**Exercise requirements:** Reproduce the portion of the Lady Gaga thread below, beginning with the words "Well, I took" and ending after the words "pop... &lt;_&lt; .".

**Source passage:**
__________

# Lady Gaga? Pop music?



## sbugir (Jan 13, 2010)

Well, I took a hit and decided to buy the new Lady Gaga album.

And, call me homo if you'd like, but I love it. It's amazing, catchy, exotic, and unique.

What do you guys think of it (if you've bought it)?

Personally it's easily the best pop album I have ever bought. Then again I hate pop... &lt;_&lt; .

Anyways, what do you think of modern day pop (as in electronica/techno etc [old pop constituted as anything popular {ie Pink Floyd and Zepplin could have been considered pop back in the 70/80s due to their popularity}])?


----------



## Opivy (Jan 13, 2010)

My Girlfriend loves her...

Personally, I don't mind her - out of all the music that's coming out right now. (I really can't stand the black eyed peas) shes' the best.


----------



## sbugir (Jan 13, 2010)

__________

**Record extracts:**
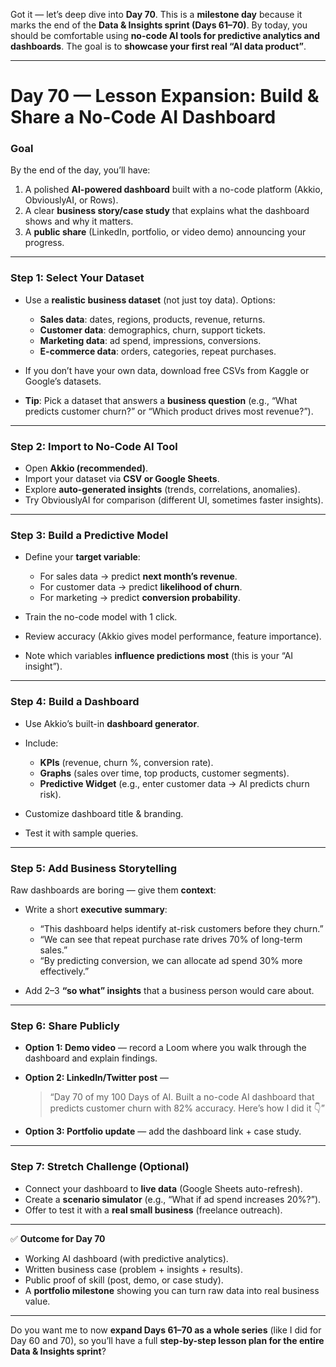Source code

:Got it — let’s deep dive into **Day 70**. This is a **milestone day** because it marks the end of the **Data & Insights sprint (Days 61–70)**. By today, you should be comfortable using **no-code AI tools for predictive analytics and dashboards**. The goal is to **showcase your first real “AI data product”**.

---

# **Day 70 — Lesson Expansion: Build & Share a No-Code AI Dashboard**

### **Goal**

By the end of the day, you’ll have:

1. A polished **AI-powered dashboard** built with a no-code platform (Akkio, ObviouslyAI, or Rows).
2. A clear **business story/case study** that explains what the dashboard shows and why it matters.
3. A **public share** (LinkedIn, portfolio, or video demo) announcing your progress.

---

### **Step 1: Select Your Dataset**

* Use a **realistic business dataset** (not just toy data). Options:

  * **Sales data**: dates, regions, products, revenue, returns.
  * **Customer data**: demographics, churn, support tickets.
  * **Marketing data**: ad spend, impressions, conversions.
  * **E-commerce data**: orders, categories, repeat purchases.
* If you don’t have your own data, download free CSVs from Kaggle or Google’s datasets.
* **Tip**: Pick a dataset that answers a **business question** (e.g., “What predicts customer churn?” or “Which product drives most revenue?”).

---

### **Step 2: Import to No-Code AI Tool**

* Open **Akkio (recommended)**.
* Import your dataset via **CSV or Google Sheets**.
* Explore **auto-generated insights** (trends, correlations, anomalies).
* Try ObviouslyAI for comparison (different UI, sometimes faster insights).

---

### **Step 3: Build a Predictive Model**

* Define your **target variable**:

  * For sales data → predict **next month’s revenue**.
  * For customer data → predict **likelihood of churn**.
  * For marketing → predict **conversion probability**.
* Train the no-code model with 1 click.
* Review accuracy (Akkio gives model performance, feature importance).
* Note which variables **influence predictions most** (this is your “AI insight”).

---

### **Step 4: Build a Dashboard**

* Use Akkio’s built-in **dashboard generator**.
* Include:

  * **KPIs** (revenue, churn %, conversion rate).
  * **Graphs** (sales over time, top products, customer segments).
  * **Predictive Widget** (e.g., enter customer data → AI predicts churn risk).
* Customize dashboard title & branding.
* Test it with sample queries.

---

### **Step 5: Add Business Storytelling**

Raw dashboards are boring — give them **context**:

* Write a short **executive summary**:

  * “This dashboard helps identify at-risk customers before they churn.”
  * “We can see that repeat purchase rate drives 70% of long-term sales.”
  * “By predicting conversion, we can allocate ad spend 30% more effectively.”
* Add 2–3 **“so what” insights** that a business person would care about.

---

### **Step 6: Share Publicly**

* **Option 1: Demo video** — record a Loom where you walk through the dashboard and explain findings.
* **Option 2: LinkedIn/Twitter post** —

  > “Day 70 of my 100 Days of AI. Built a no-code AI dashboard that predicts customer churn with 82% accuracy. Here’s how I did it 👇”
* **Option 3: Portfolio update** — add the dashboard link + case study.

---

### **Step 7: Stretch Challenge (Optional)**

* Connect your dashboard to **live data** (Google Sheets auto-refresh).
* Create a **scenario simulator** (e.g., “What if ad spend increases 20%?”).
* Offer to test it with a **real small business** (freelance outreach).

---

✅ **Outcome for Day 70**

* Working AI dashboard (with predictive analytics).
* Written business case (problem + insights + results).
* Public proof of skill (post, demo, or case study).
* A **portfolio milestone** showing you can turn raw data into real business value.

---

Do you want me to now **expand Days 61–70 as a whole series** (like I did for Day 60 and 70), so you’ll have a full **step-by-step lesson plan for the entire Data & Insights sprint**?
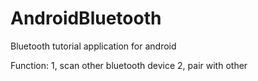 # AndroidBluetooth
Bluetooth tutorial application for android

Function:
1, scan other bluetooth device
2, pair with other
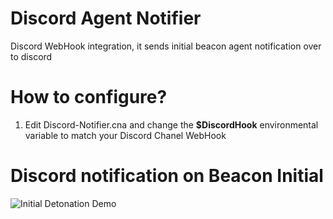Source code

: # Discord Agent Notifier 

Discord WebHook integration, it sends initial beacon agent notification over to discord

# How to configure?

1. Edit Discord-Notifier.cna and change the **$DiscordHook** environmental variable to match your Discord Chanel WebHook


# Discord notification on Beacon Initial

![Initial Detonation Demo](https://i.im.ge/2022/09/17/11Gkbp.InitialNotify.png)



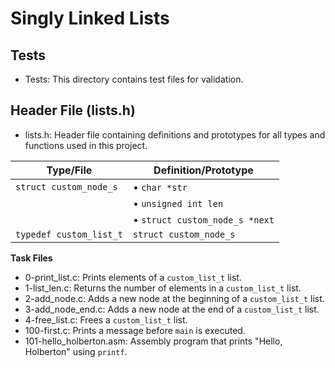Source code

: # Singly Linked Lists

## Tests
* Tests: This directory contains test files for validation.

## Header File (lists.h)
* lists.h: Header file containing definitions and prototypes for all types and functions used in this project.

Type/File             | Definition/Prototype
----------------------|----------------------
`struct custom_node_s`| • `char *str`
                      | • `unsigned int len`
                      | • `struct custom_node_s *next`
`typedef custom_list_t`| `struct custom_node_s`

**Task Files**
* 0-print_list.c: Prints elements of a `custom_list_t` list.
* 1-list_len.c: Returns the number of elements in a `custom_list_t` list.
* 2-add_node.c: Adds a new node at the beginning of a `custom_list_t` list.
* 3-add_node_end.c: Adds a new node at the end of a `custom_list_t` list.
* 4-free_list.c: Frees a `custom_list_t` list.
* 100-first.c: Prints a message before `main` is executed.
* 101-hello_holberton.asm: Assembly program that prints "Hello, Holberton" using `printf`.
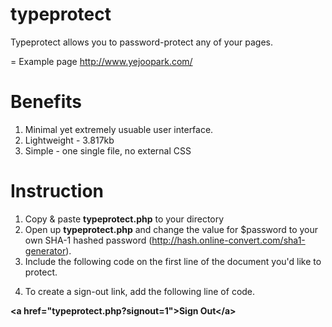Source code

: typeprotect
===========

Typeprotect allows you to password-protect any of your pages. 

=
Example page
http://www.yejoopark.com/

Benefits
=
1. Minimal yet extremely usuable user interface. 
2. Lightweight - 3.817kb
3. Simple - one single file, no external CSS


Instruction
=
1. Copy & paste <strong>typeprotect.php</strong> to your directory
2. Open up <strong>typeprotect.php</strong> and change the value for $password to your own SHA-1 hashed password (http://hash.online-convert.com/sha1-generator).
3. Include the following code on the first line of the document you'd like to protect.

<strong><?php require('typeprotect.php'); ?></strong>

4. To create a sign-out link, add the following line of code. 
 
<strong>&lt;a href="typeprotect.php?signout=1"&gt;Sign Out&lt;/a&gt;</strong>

__________

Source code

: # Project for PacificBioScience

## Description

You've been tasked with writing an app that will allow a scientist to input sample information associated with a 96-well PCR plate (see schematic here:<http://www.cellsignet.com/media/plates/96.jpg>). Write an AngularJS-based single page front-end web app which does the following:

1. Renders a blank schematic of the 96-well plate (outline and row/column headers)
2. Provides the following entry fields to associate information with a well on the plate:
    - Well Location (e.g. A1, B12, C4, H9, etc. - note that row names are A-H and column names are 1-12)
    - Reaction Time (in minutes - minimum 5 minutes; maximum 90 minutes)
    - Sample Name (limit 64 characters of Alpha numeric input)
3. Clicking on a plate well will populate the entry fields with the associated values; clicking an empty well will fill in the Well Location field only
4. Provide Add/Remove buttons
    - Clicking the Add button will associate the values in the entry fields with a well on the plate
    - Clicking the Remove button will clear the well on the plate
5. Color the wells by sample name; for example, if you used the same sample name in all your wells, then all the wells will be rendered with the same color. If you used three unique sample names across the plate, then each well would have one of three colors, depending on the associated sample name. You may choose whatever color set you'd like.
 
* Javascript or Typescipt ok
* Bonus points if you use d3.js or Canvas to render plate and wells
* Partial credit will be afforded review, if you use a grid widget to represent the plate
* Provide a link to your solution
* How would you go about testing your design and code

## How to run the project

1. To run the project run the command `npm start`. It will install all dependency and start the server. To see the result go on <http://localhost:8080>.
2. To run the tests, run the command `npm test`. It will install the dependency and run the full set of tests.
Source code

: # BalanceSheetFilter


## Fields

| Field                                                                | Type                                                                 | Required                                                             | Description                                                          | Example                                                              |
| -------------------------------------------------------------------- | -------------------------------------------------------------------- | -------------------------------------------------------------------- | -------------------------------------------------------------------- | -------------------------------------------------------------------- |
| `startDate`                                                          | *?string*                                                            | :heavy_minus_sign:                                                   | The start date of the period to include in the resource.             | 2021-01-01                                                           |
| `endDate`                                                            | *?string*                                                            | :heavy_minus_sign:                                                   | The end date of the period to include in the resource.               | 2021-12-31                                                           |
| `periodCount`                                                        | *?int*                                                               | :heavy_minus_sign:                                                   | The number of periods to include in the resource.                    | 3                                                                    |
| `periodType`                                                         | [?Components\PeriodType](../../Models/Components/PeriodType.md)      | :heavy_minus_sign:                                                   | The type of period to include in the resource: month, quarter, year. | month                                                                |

__________

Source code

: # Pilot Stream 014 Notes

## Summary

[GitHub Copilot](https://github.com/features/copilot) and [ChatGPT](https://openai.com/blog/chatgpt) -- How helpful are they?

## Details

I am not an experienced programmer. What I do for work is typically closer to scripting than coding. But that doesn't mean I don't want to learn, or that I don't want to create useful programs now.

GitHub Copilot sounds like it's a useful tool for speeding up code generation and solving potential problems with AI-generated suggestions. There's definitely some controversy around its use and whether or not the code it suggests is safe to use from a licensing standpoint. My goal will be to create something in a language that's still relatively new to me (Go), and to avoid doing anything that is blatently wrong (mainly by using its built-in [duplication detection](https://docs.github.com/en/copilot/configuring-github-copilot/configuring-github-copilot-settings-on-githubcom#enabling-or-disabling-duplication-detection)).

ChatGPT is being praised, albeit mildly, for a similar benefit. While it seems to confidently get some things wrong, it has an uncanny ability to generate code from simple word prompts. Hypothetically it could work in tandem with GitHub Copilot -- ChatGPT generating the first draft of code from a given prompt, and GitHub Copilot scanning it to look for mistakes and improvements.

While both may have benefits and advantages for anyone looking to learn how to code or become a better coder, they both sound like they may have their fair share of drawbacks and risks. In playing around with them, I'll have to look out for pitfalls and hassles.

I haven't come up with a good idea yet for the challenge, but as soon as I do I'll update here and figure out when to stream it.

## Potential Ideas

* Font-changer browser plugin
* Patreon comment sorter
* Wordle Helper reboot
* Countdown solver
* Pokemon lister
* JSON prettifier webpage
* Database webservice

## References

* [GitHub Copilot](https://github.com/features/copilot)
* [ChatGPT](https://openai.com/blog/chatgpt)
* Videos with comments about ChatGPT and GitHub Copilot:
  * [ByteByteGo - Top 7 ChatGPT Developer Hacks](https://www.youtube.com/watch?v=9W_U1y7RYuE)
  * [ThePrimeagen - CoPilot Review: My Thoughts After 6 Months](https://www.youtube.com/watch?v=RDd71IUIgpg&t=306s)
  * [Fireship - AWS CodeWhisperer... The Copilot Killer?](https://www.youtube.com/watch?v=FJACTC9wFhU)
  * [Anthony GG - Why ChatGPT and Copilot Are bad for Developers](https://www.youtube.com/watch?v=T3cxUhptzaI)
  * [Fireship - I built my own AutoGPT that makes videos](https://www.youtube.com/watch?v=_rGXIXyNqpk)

__________

**Task response:**
Well, I took a hit and decided to buy the new Lady Gaga album.

And, call me homo if you'd like, but I love it. It's amazing, catchy, exotic, and unique.

What do you guys think of it (if you've bought it)?

Personally it's easily the best pop album I have ever bought. Then again I hate pop... &lt;_&lt; .